Writing requires motivation. It is that thing that requires caffeine, purpose and often a Herculean-sized will power, not to mention the real possibility of therapy.

Motivation is what propels action in both people and characters. It was what gets your butt in the seat and the words flowing, whether like creeping lava or a flash flood.

Motivation is what keeps you coming back day after day to write, even when you don’t feel like it.

The truth is there are days when sitting down to write is not easy, before the first word is even conceived. But no one said it would be easy. It’s not. It is also not the point of this article. We all know writing is hard. (You can talk about your personal motivation with your therapist or friends.)

This point of this blog is to explore motivation as it relates to character.

What keeps your protagonist moving through the story and the secondary characters following along behind?

Motivation is the why of your story. Why does your character respond the way he does to specific stimuli? It is determining what forms the psychological reasoning behind her responses and reactions.
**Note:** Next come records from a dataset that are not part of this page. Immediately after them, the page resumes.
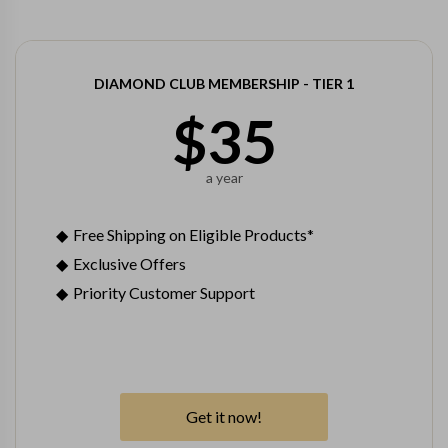
DIAMOND CLUB MEMBERSHIP - TIER 1
$
35
a year
Free Shipping on Eligible Products*
Exclusive Offers
Priority Customer Support
Get it now!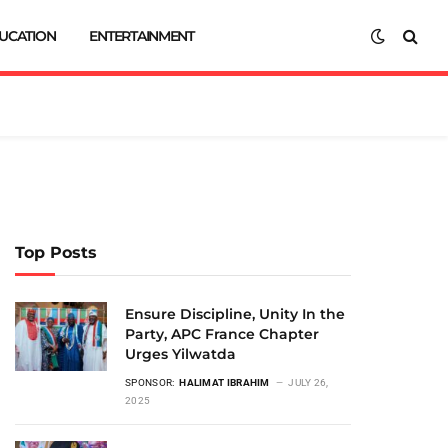
UCATION
ENTERTAINMENT
Top Posts
Ensure Discipline, Unity In the
Party, APC France Chapter
Urges Yilwatda
SPONSOR:
HALIMAT IBRAHIM
JULY 26,
2025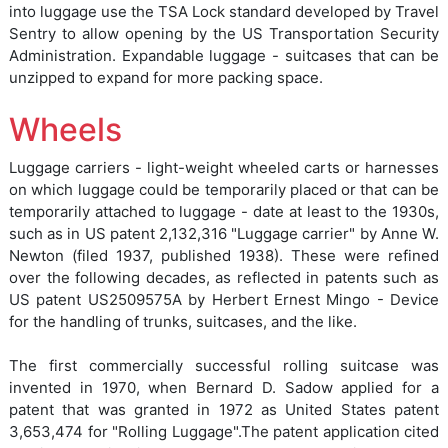
into luggage use the TSA Lock standard developed by Travel
Sentry to allow opening by the US Transportation Security
Administration. Expandable luggage - suitcases that can be
unzipped to expand for more packing space.
Wheels
Luggage carriers - light-weight wheeled carts or harnesses
on which luggage could be temporarily placed or that can be
temporarily attached to luggage - date at least to the 1930s,
such as in US patent 2,132,316 "Luggage carrier" by Anne W.
Newton (filed 1937, published 1938). These were refined
over the following decades, as reflected in patents such as
US patent US2509575A by Herbert Ernest Mingo - Device
for the handling of trunks, suitcases, and the like.
The first commercially successful rolling suitcase was
invented in 1970, when Bernard D. Sadow applied for a
patent that was granted in 1972 as United States patent
3,653,474 for "Rolling Luggage".The patent application cited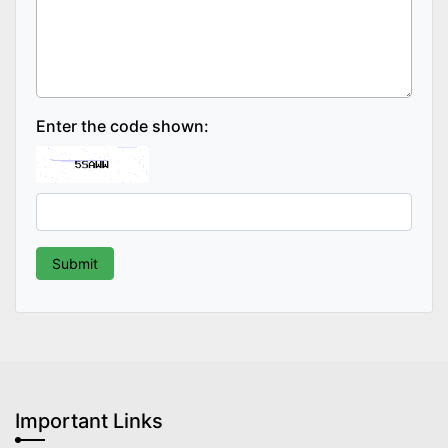
Enter the code shown:
Important Links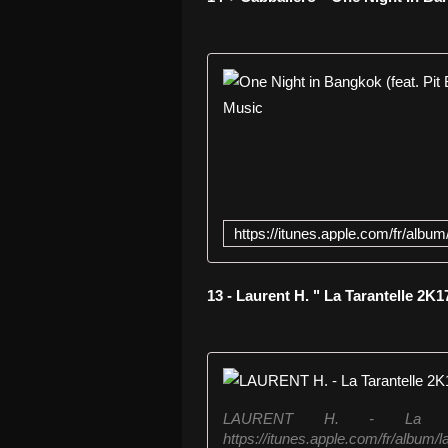
13 - Laurent H. " La Tarantelle 2K1
LAURENT H. - La Tara
https://itunes.apple.com/fr/album/l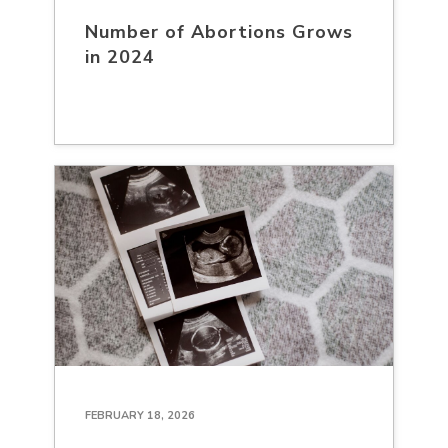
Number of Abortions Grows
in 2024
FEBRUARY 18, 2026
Constantin Stanislavski, the Russian father of acting, believed that an actor was motivated by his mind and that acting came from the emotion of the subconscious. It is one of the main tenets of his system of acting–a system that taps into personal emotional experiences to recreate emotions on stage. This is a skill worth knowing when it comes to writing characters.

If you can tap into the subconscious of your memories and apply them to characters, you will write with more depth. The trick is to use that innate motivation to spur action and dialogue. If you feel what your characters feel, you have a better chance of translating that emotion to your audience.

Explore your character’s motivation in each scene:

What in your character’s background makes her respond the way she does?
What formed his personality that dictates his action in a particular situation?
What is the psychology of his backstory?
How does that move the story forward?
Why is your character doing what she is doing?
How is that different from your other characters?
What is the motivation for this action or dialogue?

Most importantly, you need to answer the question “Why?” for every scene. Channel your inner toddler and keep asking, “But why?” and you will be halfway there. Why is he doing what he’s doing? If you can figure out your character’s subconscious, you can write her actions and reactions more authentically.

Just be careful not to anticipate the storyline, which is the novel equivalent of an actor crossing the room to answer the door before the knock is heard. Tell only what is needed to move the story forward and no more. Don’t jump ahead or foreshadow, unless it is done consciously to raise the tension (which is another topic altogether).

So what motivates your characters? What moves them? What terrifies them?